Invasive species bit her grandmother
By Newser Editors and Wire Services
Posted Jul 26, 2018 1:15 AM CDT
Girl, 11, Catches Piranha Relative in Oklahoma
In this photo provided by the Oklahoma Department of Wildlife Services, Kennedy Smith, of Lindsay, Okla, holds her catch.   (Tyler Howser/Oklahoma Department of Wildlife Services via AP)

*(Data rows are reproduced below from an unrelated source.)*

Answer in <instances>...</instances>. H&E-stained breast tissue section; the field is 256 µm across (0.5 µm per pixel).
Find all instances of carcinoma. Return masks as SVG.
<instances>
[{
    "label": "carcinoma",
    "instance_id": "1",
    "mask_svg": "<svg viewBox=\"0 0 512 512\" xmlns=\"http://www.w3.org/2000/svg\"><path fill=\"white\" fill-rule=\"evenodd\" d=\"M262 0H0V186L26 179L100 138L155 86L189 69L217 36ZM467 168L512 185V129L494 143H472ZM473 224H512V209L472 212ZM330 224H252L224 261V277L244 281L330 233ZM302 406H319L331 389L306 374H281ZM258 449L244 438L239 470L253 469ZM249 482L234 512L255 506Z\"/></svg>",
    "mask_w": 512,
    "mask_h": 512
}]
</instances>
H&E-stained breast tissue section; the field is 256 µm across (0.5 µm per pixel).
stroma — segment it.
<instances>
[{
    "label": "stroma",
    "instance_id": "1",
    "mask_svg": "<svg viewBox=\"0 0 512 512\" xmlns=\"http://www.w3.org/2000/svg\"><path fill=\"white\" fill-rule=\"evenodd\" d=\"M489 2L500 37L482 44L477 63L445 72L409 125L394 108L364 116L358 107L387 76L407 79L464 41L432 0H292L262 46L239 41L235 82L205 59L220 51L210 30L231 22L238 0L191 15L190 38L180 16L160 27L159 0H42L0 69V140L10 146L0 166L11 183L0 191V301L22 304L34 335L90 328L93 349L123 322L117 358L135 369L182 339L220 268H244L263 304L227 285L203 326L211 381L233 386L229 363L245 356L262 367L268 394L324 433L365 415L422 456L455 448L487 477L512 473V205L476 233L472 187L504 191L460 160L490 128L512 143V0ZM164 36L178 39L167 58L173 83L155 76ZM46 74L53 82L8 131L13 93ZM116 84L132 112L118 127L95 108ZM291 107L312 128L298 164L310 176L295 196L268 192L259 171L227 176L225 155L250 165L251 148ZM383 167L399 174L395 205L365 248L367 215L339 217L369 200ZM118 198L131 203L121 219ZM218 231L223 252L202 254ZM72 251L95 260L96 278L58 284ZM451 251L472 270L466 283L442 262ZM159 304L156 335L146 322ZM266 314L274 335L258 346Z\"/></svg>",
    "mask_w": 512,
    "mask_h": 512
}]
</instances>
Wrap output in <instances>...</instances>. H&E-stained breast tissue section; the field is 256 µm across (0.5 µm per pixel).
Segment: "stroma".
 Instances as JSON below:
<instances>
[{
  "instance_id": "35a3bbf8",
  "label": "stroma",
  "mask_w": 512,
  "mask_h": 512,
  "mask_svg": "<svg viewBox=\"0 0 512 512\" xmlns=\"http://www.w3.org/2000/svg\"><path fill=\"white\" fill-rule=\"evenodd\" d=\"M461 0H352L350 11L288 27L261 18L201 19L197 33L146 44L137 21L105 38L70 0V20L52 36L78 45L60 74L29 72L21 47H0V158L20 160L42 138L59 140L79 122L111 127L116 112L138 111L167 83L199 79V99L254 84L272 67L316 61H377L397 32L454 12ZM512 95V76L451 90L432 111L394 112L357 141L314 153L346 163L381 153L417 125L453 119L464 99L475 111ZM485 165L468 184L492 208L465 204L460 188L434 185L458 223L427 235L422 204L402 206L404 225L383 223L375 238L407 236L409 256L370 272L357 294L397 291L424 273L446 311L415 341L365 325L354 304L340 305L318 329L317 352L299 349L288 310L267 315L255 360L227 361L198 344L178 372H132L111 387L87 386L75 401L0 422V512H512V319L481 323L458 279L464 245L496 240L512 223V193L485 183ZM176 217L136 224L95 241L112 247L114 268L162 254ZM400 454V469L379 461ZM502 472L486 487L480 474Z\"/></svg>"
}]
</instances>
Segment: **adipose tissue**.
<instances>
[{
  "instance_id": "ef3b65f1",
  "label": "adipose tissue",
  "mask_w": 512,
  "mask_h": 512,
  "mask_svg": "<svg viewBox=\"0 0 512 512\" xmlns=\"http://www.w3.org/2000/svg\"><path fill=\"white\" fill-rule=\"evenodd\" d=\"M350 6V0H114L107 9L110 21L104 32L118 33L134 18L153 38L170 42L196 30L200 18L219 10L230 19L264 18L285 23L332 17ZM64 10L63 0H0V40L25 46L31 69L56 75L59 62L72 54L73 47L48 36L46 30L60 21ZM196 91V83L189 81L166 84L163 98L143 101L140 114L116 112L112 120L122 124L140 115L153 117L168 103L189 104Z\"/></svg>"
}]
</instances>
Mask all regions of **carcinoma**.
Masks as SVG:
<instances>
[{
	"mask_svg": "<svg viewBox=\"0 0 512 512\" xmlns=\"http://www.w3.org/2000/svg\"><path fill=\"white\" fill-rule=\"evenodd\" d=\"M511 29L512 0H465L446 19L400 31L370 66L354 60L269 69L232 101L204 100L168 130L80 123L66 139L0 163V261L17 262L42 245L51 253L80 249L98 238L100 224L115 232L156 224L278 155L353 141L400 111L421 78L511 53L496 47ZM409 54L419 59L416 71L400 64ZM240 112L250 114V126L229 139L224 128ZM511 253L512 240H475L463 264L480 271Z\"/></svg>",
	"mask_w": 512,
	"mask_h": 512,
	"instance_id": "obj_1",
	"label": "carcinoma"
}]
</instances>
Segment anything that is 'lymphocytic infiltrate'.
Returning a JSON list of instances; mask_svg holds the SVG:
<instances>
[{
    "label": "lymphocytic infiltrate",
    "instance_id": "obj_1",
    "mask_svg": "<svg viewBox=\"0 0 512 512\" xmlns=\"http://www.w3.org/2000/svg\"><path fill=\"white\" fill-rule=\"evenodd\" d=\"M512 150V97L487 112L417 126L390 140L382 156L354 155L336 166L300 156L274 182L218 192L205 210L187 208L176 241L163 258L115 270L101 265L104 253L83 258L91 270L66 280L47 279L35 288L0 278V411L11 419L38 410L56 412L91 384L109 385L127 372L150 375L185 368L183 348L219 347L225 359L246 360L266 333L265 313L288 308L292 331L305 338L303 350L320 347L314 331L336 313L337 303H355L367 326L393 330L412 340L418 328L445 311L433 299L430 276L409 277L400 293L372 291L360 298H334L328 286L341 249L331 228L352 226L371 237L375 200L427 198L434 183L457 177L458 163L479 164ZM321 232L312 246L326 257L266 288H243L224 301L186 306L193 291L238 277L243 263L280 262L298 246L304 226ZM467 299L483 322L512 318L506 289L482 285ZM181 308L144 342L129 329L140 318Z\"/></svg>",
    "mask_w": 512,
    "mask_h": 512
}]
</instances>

An 11-year-old girl has quite the fish tale: A rare pacu with human-like teeth chomped down on the worm at the end of her line while she was fishing with her grandparents and brother in an Oklahoma lake. But Kennedy Smith isn't exaggerating when she describes her catch, the AP reports. Caddo County Game Warden Tyler Howser confirms that the fish was a pacu, a relative of the piranha that is native to South America and can grow up to 50 pounds. Kennedy's fish weighed about 1 pound, according to Howser and Kennedy's grandmother, Sandra Whaley.

Kennedy says she initially was "really excited" to have caught a fish Sunday in Fort Cob Lake, about 55 miles southwest of Oklahoma City. She was shocked when the fish bit her grandmother as Whaley removed the hook from its mouth. "I was confused because I knew that fish with teeth are not normal," she says. "It was weird. They were human-like and that made it even weirder." Howser said the fish was likely purchased as a pet and was released into the lake when it grew too large for the aquarium of the family that owned it. Pacu are considered an invasive species, so the fish Kennedy caught was taken by the Oklahoma Department of Wildlife Conservation and destroyed.